New thresholds can be used to interpret Pompe trial results
Patient-reported outcomes included the International Pompe Association (IPA)/Erasmus MC Pompe survey, the Short-Form 36 physical component summary scores, and a Pompe-specific questionnaire. These assessed changes in health, physical functioning, and shortness of breath. Based on these outcomes, patients were categorized into three groups — better, same, or worse after ERT.
The researchers calculated the between-group and within-group MCIDs. Between-group MCIDs measured the differences in outcome changes, from baseline to follow-up, between the “better” and “same” groups — which, the scientists noted, can be used to assess differences in both future and past trials. Within-group MCIDs measured the outcome changes within the “better” group, which can be used to evaluate changes over time in one treatment group.
For between-group calculations, the MCID for an FVCup improvement ranged from 2.47% to 4.83%. Using within-group calculations, the MCID was slightly lower, ranging from 1.26% to 3.74%.
“This means that if one treatment group improves 2.5% points more than another this may already be clinically important and a 5% point difference is,” the team wrote.
For the 6MWT, the between-group MCID for an improvement ranged from 0.35% to 7.47%. These MCID changes were equivalent to an increased walking distance of 2.18 to 46.61 meters for men and 1.97 to 42.13 meters for women, both aged 50, with a height of 1.75 meters and weight of 80 kg (176 pounds).

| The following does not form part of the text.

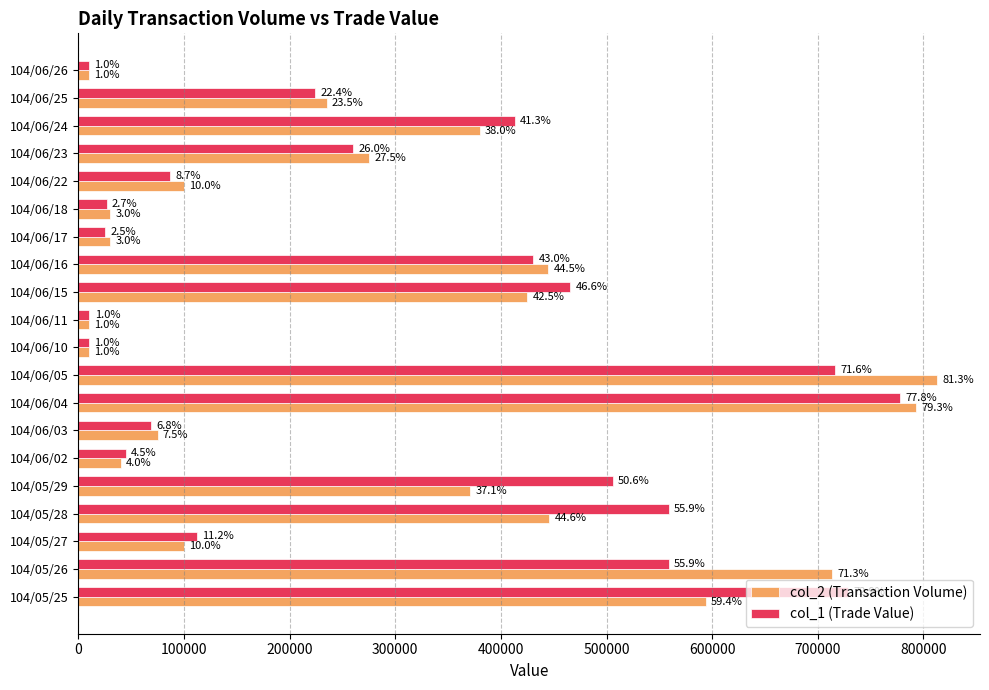

At how many categories does at least one series exceed 191101?

11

For those aged 70, the increased walking distance for MCID was 34.97 meters for men and 31 meters for women, both with a height of 1.70 meters and weight of 90 kg (198 pounds).
The thresholds presented in this study can be used to interpret group-level results from Pompe disease trials and cohort studies.
The within-group 6MWT MCID estimate was 11.53%, which was higher than the between-group estimates “because patients remaining the ‘same’ on the anchor showed an improvement on the 6MWT,” the researchers noted.
“The thresholds presented in this study can be used to interpret group-level results from Pompe disease trials and cohort studies,” the scientists wrote. “Also, they can be used in sample size calculations for adequate powering of a study on Pompe disease.”
According to the researchers, “to our knowledge this is the first paper estimating MCIDs for FVCup and the 6MWT in adult patients with Pompe disease who were treated with ERT.”